2013 feiert er seinen 130. Geburtstag und unzählige Frauen können bis heute nicht ohne ihn – der Lippenstift. Trotz seiner Beliebtheit sollte man meinen, dass der Absatz von Lippenstiften in Zeiten wirtschaftlicher Krisen abfällt. Ein Blick in die Statistik zeigt jedoch, dass entgegen allgemeiner Spartendenzen während Wirtschaftsflauten sogar vermehrt in Schönheitsprodukte investiert wird.
Dieser Zusammenhang wird als Lippenstift-Effekt bezeichnet. Ein amerikanisches Forschungsteam um Sarah E. Hill hat ihn kürzlich näher unter die Lupe genommen. Aufgrund evolutionspsychologischer Annahmen gingen sie davon aus, dass Wirtschaftskrisen für Frauen eine geringere Anzahl an versorgungsfähigen Männern signalisieren. Um ihre Chancen zu erhöhen, einen der wenigen Männer mit ausreichenden Ressourcen für sich zu gewinnen, sollten Frauen mehr Aufwand betreiben, ihre physische Attraktivität zu steigern. Diese stellt einen Indikator für Fruchtbarkeit und gute Gene dar – Kriterien, die laut Evolutionspsychologie entscheidend für männliche Partnerpräferenzen sein sollten. Der Effekt verstärkter Attraktivitätsbemühungen ist bei Männern hingegen nicht zu erwarten, da die Anzahl der attraktiven und fruchtbaren Frauen durch Rezessionen nicht direkt beeinflusst werden sollte.
Diese Annahmen wurden in mehreren Studien des Forschungsteams überprüft. Zunächst konnten sie in einem Vortest zeigen, dass allein die Konfrontation mit der Wirtschaftskrise in einem Text dazu führte, dass Personen weniger wohlhabende – nicht aber weniger attraktive – Menschen in ihrem näheren Umfeld vermuten. Die Teilnehmenden der anschließenden Studie lasen entsprechend einen Zeitungsartikel, dessen Inhalt sich entweder mit der Wirtschaftskrise oder mit einem neutralen Thema (Architektur) befasste. Danach wurden sie in einer augenscheinlich unabhängigen Umfrage befragt, wie gerne sie bestimmte Produkte kaufen würden. Einige dieser Produkte waren attraktivitätsfördernd, wie ein Lippenstift für Frauen oder eine Gesichtscreme für Männer, während die anderen Produkte nicht der Schönheit dienten.

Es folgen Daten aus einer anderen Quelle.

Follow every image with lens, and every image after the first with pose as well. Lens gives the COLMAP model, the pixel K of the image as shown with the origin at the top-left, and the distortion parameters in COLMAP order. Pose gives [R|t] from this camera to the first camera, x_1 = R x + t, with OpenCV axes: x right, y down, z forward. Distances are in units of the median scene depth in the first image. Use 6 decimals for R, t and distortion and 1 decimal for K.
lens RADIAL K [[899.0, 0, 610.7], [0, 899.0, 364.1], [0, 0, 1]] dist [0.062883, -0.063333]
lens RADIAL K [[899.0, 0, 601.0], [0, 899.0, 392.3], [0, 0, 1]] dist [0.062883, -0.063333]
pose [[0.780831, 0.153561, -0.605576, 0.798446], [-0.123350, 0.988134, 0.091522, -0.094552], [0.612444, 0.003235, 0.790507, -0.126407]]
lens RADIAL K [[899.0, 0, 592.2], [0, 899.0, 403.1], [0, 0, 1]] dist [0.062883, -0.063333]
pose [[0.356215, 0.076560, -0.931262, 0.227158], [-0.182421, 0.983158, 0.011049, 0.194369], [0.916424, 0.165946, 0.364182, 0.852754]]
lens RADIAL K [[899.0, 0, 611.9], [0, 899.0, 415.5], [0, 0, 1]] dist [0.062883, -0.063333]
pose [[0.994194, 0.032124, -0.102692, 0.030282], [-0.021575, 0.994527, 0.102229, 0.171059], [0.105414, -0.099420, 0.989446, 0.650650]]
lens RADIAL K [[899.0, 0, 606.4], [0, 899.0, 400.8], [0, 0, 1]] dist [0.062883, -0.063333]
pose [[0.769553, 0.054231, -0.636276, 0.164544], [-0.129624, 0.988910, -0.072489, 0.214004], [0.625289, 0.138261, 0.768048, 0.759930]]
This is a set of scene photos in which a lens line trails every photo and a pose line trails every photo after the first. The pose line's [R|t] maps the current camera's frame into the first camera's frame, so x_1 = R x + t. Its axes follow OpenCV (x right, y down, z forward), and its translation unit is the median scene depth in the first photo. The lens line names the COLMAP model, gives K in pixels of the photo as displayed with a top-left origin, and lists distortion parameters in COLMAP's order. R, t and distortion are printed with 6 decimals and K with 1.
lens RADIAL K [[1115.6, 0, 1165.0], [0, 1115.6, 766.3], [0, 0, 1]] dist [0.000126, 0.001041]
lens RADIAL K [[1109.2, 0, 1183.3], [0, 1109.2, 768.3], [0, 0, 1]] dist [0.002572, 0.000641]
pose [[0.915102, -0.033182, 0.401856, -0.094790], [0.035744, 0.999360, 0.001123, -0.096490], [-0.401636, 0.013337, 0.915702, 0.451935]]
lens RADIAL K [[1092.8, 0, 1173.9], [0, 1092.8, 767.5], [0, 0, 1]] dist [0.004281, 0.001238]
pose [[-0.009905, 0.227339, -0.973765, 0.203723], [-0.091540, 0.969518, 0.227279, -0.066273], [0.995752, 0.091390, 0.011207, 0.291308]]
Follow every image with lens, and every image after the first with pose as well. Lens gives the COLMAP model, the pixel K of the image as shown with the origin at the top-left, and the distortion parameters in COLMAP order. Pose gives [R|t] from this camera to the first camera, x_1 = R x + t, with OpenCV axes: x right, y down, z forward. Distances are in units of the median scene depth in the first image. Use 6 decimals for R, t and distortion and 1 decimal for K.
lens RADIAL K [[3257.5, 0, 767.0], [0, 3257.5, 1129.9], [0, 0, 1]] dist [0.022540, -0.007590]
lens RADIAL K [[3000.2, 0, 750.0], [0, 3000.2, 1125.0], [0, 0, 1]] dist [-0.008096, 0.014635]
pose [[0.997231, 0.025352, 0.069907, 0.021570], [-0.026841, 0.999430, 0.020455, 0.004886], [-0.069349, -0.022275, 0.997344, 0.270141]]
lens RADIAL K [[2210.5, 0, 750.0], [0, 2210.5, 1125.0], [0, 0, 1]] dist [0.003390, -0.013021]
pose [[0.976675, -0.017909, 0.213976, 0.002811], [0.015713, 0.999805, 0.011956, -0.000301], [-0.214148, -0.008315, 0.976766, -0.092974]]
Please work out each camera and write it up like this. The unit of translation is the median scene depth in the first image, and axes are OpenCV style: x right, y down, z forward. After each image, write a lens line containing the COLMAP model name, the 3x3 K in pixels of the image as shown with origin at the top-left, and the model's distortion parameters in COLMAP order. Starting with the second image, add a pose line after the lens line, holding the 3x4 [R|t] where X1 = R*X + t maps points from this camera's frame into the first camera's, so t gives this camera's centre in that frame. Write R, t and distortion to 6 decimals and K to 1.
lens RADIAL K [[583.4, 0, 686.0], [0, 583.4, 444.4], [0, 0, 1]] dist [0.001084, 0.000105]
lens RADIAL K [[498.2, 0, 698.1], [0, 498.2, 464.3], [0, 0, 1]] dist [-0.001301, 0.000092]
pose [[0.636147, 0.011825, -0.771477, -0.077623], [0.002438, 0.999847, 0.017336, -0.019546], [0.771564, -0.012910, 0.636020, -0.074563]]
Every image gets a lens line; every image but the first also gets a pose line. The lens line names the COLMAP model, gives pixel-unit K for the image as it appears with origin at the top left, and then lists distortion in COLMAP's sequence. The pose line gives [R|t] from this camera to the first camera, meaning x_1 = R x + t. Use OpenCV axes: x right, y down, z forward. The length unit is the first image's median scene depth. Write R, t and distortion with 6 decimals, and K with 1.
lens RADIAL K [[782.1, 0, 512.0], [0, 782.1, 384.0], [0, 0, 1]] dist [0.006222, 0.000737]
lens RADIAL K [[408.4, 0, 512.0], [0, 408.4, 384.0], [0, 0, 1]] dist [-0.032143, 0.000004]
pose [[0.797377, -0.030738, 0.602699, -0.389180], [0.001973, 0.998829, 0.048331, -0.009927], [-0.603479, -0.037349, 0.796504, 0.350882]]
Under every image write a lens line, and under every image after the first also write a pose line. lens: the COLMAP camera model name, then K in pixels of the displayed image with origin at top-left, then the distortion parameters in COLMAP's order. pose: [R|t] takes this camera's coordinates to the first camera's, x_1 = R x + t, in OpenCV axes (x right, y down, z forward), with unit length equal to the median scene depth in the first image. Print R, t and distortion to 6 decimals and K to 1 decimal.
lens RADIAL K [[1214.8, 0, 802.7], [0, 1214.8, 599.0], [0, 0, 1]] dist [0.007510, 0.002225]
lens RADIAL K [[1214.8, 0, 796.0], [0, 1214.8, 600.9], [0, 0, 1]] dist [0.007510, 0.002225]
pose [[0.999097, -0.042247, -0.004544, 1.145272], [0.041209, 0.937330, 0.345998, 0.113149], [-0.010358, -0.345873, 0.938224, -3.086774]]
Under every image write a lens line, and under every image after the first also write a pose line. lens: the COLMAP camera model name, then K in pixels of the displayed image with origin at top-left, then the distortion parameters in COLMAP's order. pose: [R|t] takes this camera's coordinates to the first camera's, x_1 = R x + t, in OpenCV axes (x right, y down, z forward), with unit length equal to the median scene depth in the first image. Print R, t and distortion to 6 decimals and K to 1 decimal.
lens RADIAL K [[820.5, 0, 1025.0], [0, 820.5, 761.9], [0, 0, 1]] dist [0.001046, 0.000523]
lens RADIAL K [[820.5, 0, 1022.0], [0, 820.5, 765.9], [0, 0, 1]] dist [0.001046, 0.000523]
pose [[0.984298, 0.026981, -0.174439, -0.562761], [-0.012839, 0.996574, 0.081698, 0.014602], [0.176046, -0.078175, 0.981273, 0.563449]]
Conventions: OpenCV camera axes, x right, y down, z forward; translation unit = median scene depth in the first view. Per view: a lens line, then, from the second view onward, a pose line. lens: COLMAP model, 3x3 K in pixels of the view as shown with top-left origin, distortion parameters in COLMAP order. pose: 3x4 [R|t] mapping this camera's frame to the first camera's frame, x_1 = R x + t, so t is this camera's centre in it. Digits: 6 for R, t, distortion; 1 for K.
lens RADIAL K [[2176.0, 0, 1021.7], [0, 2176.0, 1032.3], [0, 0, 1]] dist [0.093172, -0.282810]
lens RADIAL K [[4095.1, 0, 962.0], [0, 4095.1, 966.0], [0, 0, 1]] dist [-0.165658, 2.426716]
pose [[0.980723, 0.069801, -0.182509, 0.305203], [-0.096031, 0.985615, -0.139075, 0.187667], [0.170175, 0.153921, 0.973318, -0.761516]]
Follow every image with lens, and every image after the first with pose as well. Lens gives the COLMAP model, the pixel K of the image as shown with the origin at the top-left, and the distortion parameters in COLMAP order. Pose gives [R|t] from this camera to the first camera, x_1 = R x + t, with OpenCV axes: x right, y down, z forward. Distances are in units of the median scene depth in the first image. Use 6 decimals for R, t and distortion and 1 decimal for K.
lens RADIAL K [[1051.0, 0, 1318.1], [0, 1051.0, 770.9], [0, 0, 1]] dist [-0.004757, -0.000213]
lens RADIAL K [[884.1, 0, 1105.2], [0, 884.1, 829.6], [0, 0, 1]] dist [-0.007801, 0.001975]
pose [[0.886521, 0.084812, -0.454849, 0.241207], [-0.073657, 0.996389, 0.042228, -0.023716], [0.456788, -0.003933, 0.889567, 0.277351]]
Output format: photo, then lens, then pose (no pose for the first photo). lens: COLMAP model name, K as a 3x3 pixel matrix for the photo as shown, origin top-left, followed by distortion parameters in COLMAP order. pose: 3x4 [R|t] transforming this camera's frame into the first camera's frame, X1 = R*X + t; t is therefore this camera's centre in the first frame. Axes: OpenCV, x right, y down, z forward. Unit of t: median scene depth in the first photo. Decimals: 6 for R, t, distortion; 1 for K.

Männer, die den Artikel über die Wirtschaftskrise gelesen hatten, gaben – wie bei einer Rezession zu erwarten – allgemein geringere Kaufintentionen als Leser des Architekturartikels an. Auch bei Frauen zeigte sich dieser Effekt – allerdings nur bei nicht-attraktivitätsfördernden Produkten. Für attraktivitätsfördernde Produkte äußerten sie nach dem Lesen über die Wirtschaftskrise hingegen sogar erhöhte Kaufwünsche: Der Lippenstift-Effekt! Wird Frauen die Rezession vor Augen geführt, scheinen sie tatsächlich verstärkt in Schönheitsprodukte investieren zu wollen.
In weiteren Studien konnte das Forschungsteam die Ergebnisse replizieren. Dabei zeigte sich weiterhin, dass Schönheitsprodukte nicht einfach einen günstigen Luxus in Zeiten der Rezession darstellen und deshalb häufiger gekauft werden, sondern die Wahrnehmung einer attraktivitätssteigernden Wirkung (z.B. durch entsprechende Webeslogans) tatsächlich entscheidend ist. Der Lippenstift-Effekt konnte zudem teilweise auf den verstärkten Wunsch von Frauen nach einem finanziell abgesicherten Lebenspartner zurückgeführt werden. So trat er insbesondere bei Frauen auf, die sich auf der Suche nach einer langfristigen Beziehung befanden.
Diese Befunde liefern uns einen Einblick in die Mechanismen hinter dem Lippenstift-Effekt. So wird die Anzugskraft von Schönheitsprodukten in Zeiten wirtschaftlicher Knappheit auch jenseits des Jubiläums des guten alten Lippenstifts verständlicher.
Hill, S. E., Rodeheffer, C. D., Griskevicius, V., Durante, K., & White, A. E. (2012). Boosting beauty in an economic decline: Mating, spending, and the lipstick effect. Journal of Personality and Social Psychology, 103, 275–291. doi: 10.1037/a0028657.